Cette idée tordit l'estomac de Yujo. Il repensa alors à l'étrange vision de Ran, dont elle n'avait pas voulu lui parler, ainsi que du filet de sang qu'ils avaient tous deux aperçu un peu plus tôt. Tout cela ne lui disait rien qui vaille. Habituellement peu superstitieux, il se trouva soulagé de savoir Hiroshi à leurs côtés. Pas qu'il pensait que des démons, ne demandant qu'un bon exorcisme, erraient dans ces terres désolées où ne régnaient que chaos et anarchie. Pas du tout. Mais au cas où, ils avaient au moins un spécialiste de la chose à portée de main.
Makoto alla tout de suite à la rencontre de l'homme assis près d'un pas de tir sommaire, qu'il avait de toute évidence monté lui-même. C'était un homme d'un certain âge, au visage marqué par des années de conditions de vie difficiles. Yujo ne parvint pas à déterminer s'il était plus jeune ou plus âgé que Tsukkon ; sans doute étaient-ils de la même génération. Le gris gagnait doucement ses tempes, sa barbe et les sourcils broussailleux qui surplombaient un regard sévère. Makoto échangea quelques mots avec lui, puis l'homme avança jusqu'à eux et les salua.
— Je suis Kazumi. Mon élève Makoto m'a dit que vous me cherchiez.
Il ne laissa l'occasion à aucun des Ginkgo de se présenter, et poursuivit :
— Avant toute chose, sachez que votre proposition ne m'intéresse pas. Si je vis reculé dans un tel endroit, c'est bien par choix et non par nécessité. De plus, j'ai déjà une élève, à qui je transmettrai tout mon savoir.
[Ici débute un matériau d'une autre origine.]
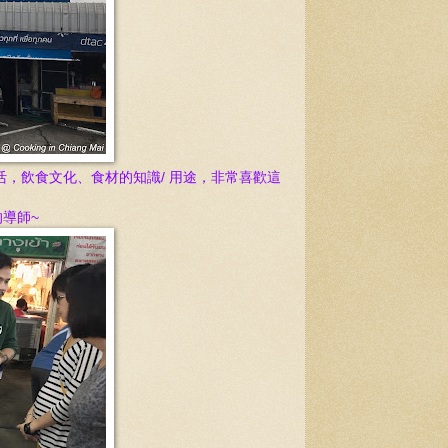
，飲食文化、食材的知識/ 用途，非常喜歡這
的導師~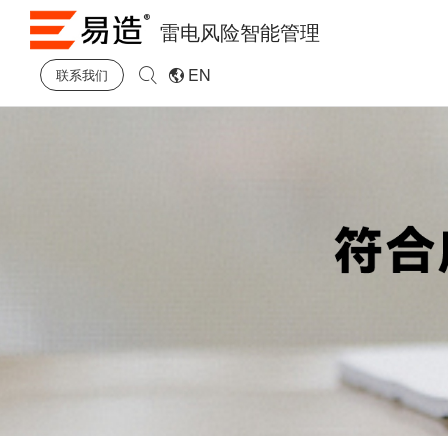
雷电风险智能管理
EN
联系我们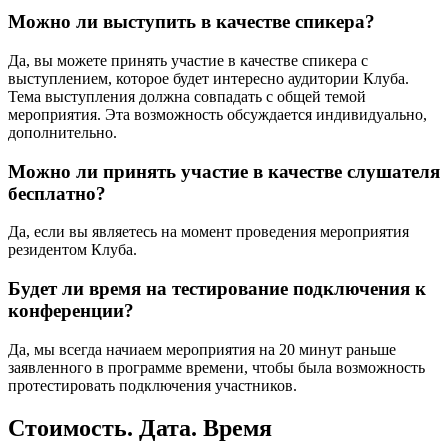
Можно ли выступить в качестве спикера?
Да, вы можете принять участие в качестве спикера с
выступлением, которое будет интересно аудитории Клуба.
Тема выступления должна совпадать с общей темой
мероприятия. Эта возможность обсуждается индивидуально,
дополнительно.
Можно ли принять участие в качестве слушателя
бесплатно?
Да, если вы являетесь на момент проведения мероприятия
резидентом Клуба.
Будет ли время на тестирование подключения к
конференции?
Да, мы всегда начиаем мероприятия на 20 минут раньше
заявленного в программе времени, чтобы была возможность
протестировать подключения участников.
Стоимость. Дата. Время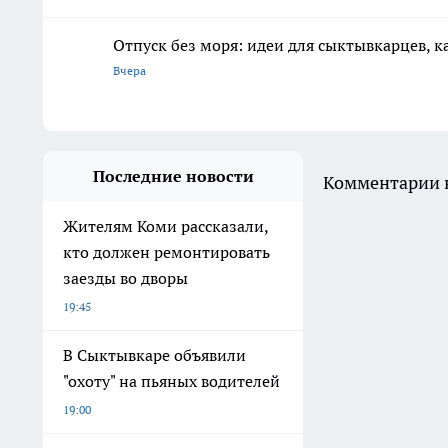
Отпуск без моря: идеи для сыктывкарцев, к
Вчера
Последние новости
Комментарии н
Жителям Коми рассказали,
кто должен ремонтировать
заезды во дворы
19:45
В Сыктывкаре объявили
"охоту" на пьяных водителей
19:00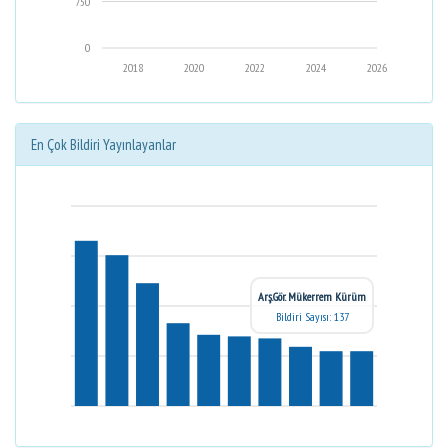
750
0
2018
2020
2022
2024
2026
En Çok Bildiri Yayınlayanlar
Arş.Gör. Mükerrem Kürüm
Bildiri Sayısı: 137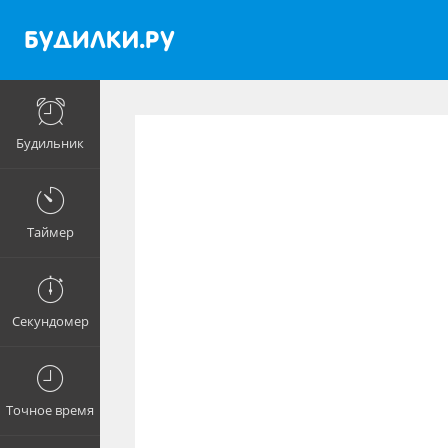
Будильник
Таймер
Секундомер
Точное время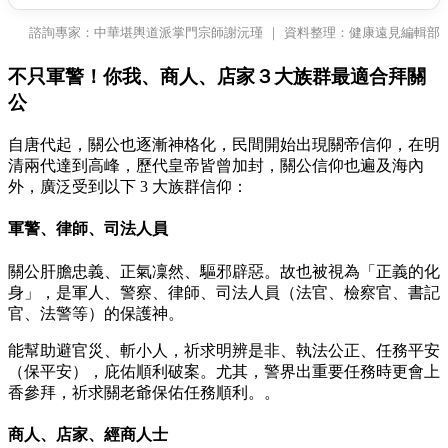
諮詢專家：中華堪輿道派掌門宗師謝沅瑾 ｜ 資料整理：健康遠見編輯部
不只軍警！你我、商人、店家３大族群最適合拜關
公
自唐代起，關公也逐漸神格化，民間開始出現關帝信仰，在明
清兩代達到高峰，歷代皇帝皆曾加封，關公信仰也遍及海內
外，廣泛受到以下 3 大族群信仰：
軍警、律師、司法人員
關公肝膽忠義、正氣凜然、驅邪辟惡。故也被視為「正義的化
身」，是軍人、警察、律師、司法人員（法官、檢察官、書記
官、法警等）的保護神。
能幫助避官災、斬小人，祈求明辨是非、執法公正、任務平安
（保平安），庇佑順利破案。尤其，警界出重要任務時更會上
香參拜，祈求關老爺保佑任務順利。。
商人、店家、經商人士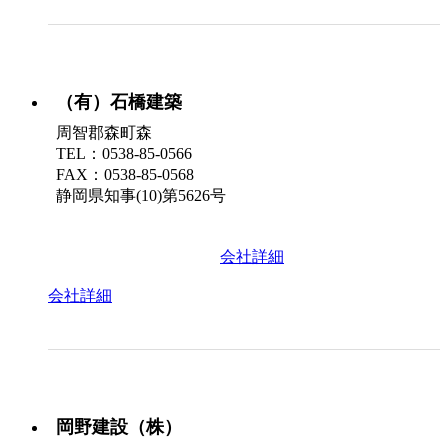
（有）石橋建築
周智郡森町森
TEL：0538-85-0566
FAX：0538-85-0568
静岡県知事(10)第5626号
会社詳細
会社詳細
岡野建設（株）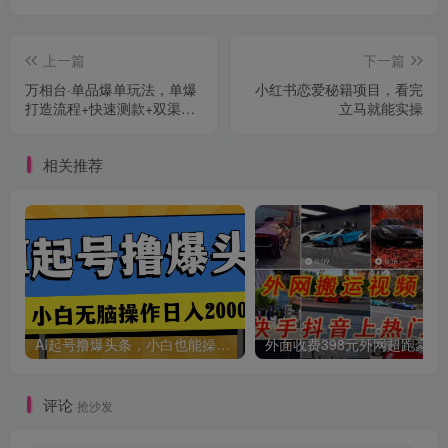
上一篇
下一篇
万相台·单品爆单玩法，单爆
小红书恋爱秘籍项目，看完
打造流程+快速测款+双渠放
立马就能实操
量+巨量引爆
相关推荐
创项目
AI起号撸爆头条，小白也能操作，日入2000+
外面收费398元外网
评论
抢沙发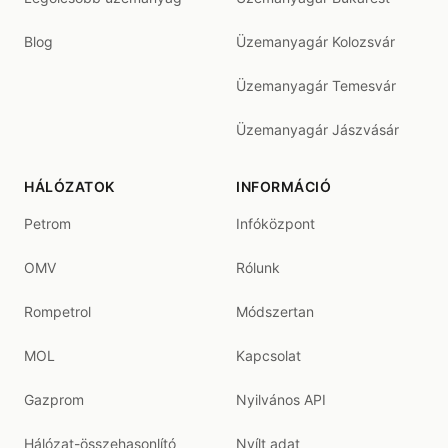
Blog
Üzemanyagár Kolozsvár
Üzemanyagár Temesvár
Üzemanyagár Jászvásár
HÁLÓZATOK
INFORMÁCIÓ
Petrom
Infóközpont
OMV
Rólunk
Rompetrol
Módszertan
MOL
Kapcsolat
Gazprom
Nyilvános API
Hálózat-összehasonlító
Nyílt adat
Je n'ai besoin de rien que vous puissiez m'offrir.
Les quatre samouraï restèrent interdits, non pas à cause de ce refus catégorique, mais parce que l'homme qui leur faisait face s'exprimait avec une aisance que ne laissait pas deviner son aspect bourru. Tsukkon leur avait expliqué que Kazumi, désormais ermite, avait été élevé en tant que samouraï dans un autre des clans de l'île, le clan Byakko. Ils n'avaient pas de raison de remettre en doute sa parole, mais c'était tout autre chose d'en avoir la preuve devant les yeux.
— Ne traînons pas ici, continua Kazumi. Un orage ne va pas tarder à éclater. Puisque vous vous êtes donné le mal de venir jusqu'à moi, laissez-moi vous offrir l'hospitalité pour cette nuit.